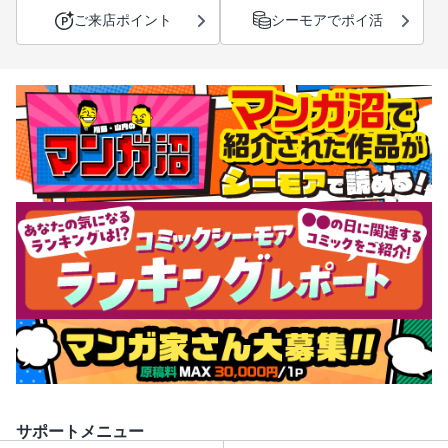
ご来店ポイント
シーモアでポイ活
サポートメニュー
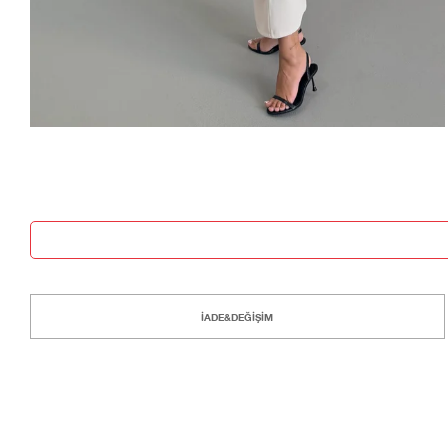
İADE&DEĞİŞİM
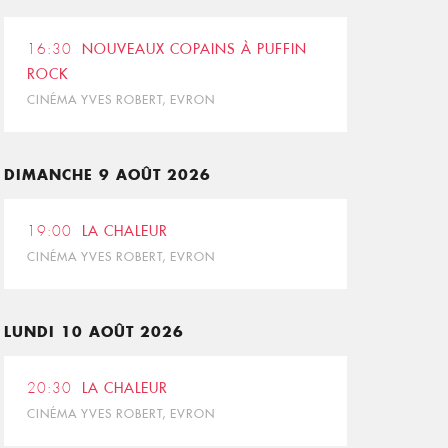
16:30
NOUVEAUX COPAINS À PUFFIN
ROCK
CINÉMA YVES ROBERT, EVRON
DIMANCHE 9 AOÛT 2026
19:00
LA CHALEUR
CINÉMA YVES ROBERT, EVRON
LUNDI 10 AOÛT 2026
20:30
LA CHALEUR
CINÉMA YVES ROBERT, EVRON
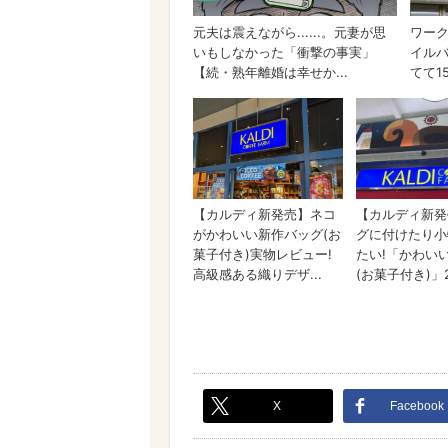
X
Facebook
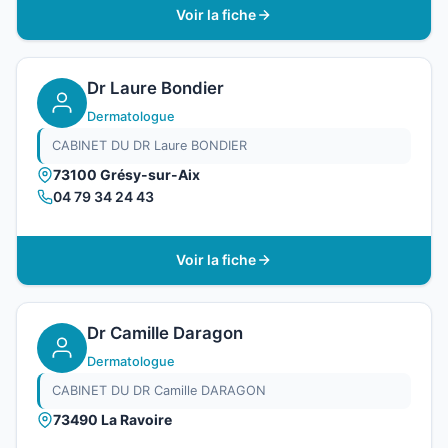
Voir la fiche
Dr Laure Bondier
Dermatologue
CABINET DU DR Laure BONDIER
73100 Grésy-sur-Aix
04 79 34 24 43
Voir la fiche
Dr Camille Daragon
Dermatologue
CABINET DU DR Camille DARAGON
73490 La Ravoire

==============================

ASSIGNED TASK
Omit the pictures; set down each record exactly.

ANSWER BELOW
ご来店ポイント
シーモアでポイ活
サポートメニュー
İADE&DEĞİŞİM
16:30
NOUVEAUX COPAINS À PUFFIN
ROCK
CINÉMA YVES ROBERT, EVRON
DIMANCHE 9 AOÛT 2026
19:00
LA CHALEUR
CINÉMA YVES ROBERT, EVRON
LUNDI 10 AOÛT 2026
20:30
LA CHALEUR
CINÉMA YVES ROBERT, EVRON
X
Facebook
Voir la fiche
Dr Laure Bondier
Dermatologue
CABINET DU DR Laure BONDIER
73100 Grésy-sur-Aix
04 79 34 24 43
Voir la fiche
Dr Camille Daragon
Dermatologue
CABINET DU DR Camille DARAGON
73490 La Ravoire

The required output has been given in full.